Shake all the ingredients in a cocktail shaker and strain into a chilled cocktail glass.  Garnish with a slice of lemon, a slice of lime, and a cherry on a cocktail spear.

     When I started construction the drink, I realized I only had one measure of Galliano.  Since I was doubling the recipe (one drink for me, and one for Jen - the boys don't partake in this part of the ritual), I should have used two.  I made the drinks anyway, using two measures of gin, one measure of Galliano, and a splash or so of lemon juice from a bottle.  I thought it was perfect!  If we had used two measures of Galliano, I believe it would have been too sweet, and the anise flavor would have been too overwhelming.  As it was, there was just a hint of the black liquorice flavor and the gin and lemon were in perfect balance.  It was delicious, but I guess were only meant to have one.
     While we were oohing and aahing over our drinks, I decided to peek at the pizzas in the oven.  The hot dog pizza looked like I had left it in there just a little bit too long.  the cheese was perfect for me and Jennifer, but Jeff isn't crazy about overly brown cheese. 
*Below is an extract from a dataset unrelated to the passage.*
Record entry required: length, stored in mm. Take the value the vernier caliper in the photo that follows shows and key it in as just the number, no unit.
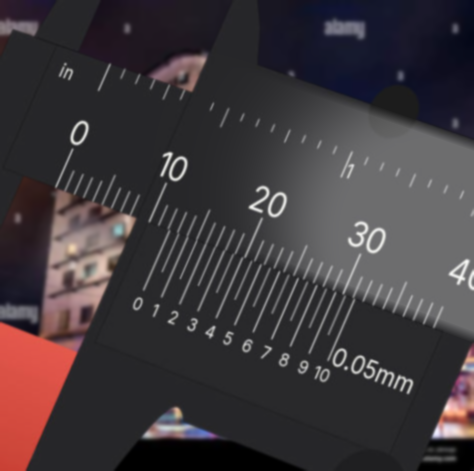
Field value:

     The cheese gave everything a toasty, warm flavor, and it had created a seal over the top of the pizza, holding in all of the ingredients.  Jeff apparently didn't mind the cheese being slightly overdone this time.  He said, if I hadn't told him there were hot dogs, he would not have known.  Roger and the kids couldn't stop raving about it either, and I have to admit, I thought it was very good.  There were no leftovers.
     Even though the calzones were ugly, they were pretty good, too.  I did feel like the ricotta and the mozzarella were lost among all of that meat.  I thought that the meat could have been cut in half, and it would have been spectacular.